Personal information
- Full name: José Aguilar Pulsar
- Nationality: Cuban
- Born: 19 December 1958
- Died: 4 April 2014 (aged 55)
- Height: 1.73 m (5 ft 8 in)
- Weight: 64 kg (141 lb)

Sport
- Sport: Boxing
- Weight class: Light Welterweight

Medal record
Olympic Games
| Bronze medal – third place | 1980 Moscow | Light Welterweight |
Pan American Games
| Bronze medal – third place | 1979 Caracas | Light Welterweight |
| Silver medal – second place | 1983 Caracas | Welterweight |

= José Aguilar (boxer) =

Cuban boxer (1958–2014)
*****
- _Directions for this task_: Continue the profile of Cuban boxer José Aguilar from its last line. The material after this point comes from a different source.
*****
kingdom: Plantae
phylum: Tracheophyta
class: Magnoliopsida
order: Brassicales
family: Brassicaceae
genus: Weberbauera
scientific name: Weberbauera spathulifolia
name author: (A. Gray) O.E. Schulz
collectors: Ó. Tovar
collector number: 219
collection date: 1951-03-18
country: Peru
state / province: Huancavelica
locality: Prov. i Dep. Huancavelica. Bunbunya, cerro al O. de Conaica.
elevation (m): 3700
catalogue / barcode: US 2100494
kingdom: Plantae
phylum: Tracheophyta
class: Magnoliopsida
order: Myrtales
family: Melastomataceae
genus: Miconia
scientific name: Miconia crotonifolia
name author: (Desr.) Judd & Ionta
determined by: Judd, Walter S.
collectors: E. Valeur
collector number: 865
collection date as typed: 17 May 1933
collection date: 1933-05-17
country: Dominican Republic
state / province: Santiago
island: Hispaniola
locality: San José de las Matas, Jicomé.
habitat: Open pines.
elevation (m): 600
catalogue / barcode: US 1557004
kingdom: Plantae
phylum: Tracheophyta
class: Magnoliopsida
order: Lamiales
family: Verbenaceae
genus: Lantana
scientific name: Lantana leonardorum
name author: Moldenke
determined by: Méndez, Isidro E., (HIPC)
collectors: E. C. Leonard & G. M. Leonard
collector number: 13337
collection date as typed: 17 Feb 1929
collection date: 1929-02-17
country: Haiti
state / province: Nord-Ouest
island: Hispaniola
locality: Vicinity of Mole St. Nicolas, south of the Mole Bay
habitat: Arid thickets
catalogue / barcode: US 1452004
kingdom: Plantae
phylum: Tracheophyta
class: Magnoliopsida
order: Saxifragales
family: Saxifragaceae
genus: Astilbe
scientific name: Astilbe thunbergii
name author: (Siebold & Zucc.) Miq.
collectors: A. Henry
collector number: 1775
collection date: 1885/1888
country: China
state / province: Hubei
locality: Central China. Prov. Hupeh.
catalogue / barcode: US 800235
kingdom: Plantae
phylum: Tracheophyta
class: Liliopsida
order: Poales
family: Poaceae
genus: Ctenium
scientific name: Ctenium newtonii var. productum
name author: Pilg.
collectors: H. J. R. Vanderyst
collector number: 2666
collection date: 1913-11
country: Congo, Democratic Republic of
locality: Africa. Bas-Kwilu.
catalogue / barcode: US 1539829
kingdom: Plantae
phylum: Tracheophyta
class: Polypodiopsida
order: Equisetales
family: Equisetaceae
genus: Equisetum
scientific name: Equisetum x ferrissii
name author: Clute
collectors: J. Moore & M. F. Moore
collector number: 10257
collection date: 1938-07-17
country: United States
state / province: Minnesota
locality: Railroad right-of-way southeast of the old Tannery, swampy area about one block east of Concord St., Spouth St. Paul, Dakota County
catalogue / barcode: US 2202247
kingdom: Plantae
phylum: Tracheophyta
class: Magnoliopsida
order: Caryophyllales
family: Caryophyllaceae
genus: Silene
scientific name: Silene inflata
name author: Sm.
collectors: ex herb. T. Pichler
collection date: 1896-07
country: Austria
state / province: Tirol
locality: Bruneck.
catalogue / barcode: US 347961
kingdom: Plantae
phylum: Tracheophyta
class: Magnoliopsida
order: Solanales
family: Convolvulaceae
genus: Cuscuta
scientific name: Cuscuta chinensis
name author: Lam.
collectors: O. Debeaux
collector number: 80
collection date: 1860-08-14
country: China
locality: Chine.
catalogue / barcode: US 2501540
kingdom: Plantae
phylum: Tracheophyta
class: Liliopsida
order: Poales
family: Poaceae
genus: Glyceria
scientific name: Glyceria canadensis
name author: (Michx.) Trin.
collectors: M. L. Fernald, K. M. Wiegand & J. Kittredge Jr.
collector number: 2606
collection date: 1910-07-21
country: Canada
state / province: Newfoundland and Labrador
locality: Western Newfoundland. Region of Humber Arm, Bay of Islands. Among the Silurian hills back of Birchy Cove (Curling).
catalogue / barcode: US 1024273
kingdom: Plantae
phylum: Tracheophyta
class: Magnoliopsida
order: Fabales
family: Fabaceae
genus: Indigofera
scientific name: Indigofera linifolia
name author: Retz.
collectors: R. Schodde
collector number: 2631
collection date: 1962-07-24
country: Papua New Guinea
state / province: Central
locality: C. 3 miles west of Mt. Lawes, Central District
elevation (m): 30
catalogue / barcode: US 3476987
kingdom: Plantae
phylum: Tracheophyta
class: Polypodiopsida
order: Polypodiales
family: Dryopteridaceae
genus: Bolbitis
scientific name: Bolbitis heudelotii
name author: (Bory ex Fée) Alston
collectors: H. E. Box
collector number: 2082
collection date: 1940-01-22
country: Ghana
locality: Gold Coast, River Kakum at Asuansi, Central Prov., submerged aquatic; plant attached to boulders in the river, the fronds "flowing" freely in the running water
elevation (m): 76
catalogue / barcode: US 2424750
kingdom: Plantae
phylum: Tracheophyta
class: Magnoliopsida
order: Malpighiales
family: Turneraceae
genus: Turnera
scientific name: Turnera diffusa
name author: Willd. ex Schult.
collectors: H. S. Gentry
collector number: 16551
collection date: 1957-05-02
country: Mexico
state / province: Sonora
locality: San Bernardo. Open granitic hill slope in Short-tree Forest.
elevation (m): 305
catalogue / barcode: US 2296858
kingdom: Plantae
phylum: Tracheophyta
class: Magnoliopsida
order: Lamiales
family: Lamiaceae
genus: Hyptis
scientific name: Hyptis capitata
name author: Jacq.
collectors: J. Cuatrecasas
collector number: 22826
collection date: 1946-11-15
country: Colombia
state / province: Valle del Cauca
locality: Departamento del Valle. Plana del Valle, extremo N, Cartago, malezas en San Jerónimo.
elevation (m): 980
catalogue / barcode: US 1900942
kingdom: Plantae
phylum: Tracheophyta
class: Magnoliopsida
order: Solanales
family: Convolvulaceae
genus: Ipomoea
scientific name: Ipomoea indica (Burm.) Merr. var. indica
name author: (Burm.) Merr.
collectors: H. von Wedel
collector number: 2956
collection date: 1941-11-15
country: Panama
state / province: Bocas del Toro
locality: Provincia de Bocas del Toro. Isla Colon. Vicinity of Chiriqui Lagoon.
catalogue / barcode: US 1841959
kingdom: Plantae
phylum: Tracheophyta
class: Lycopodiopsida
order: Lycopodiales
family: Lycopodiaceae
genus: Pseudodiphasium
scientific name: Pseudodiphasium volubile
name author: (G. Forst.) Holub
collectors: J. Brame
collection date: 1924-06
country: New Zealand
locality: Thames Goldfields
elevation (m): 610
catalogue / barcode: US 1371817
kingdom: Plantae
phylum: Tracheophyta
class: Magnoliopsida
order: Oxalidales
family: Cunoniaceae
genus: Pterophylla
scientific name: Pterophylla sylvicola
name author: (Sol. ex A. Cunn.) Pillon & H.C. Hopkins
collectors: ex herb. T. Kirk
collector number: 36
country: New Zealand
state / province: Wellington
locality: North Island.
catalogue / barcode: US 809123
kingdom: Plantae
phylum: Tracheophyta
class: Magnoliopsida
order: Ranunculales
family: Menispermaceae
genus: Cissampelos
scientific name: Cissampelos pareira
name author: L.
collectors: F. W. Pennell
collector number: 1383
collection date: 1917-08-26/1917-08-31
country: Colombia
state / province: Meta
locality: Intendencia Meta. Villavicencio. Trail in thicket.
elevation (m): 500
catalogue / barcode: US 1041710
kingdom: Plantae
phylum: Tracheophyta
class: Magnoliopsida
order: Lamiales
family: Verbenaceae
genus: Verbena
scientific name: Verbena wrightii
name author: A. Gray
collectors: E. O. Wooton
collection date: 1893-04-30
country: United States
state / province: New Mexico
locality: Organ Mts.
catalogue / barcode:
*****
- _Result_:
José Aguilar Pulsar (19 December 1958 - 4 April 2014) was a Cuban boxer. He won the Light Welterweight bronze medal at the 1980 Summer Olympics. He died in Guantánamo on 4 April 2014 from a cerebral infarction.

==1980 Olympic results==
- Round of 32: Defeated Martin Brerton (Ireland) by TKO 1
- Round of 16: Defeated Ryu Bun-Hwa (North Korea) by decision, 4–1
- Quarterfinal: Defeated Farouk Jawad (Iraq) by TKO 3
- Semifinal: Lost to Serik Konakbayev (USSR) by decision, 1-4 (was awarded bronze medal)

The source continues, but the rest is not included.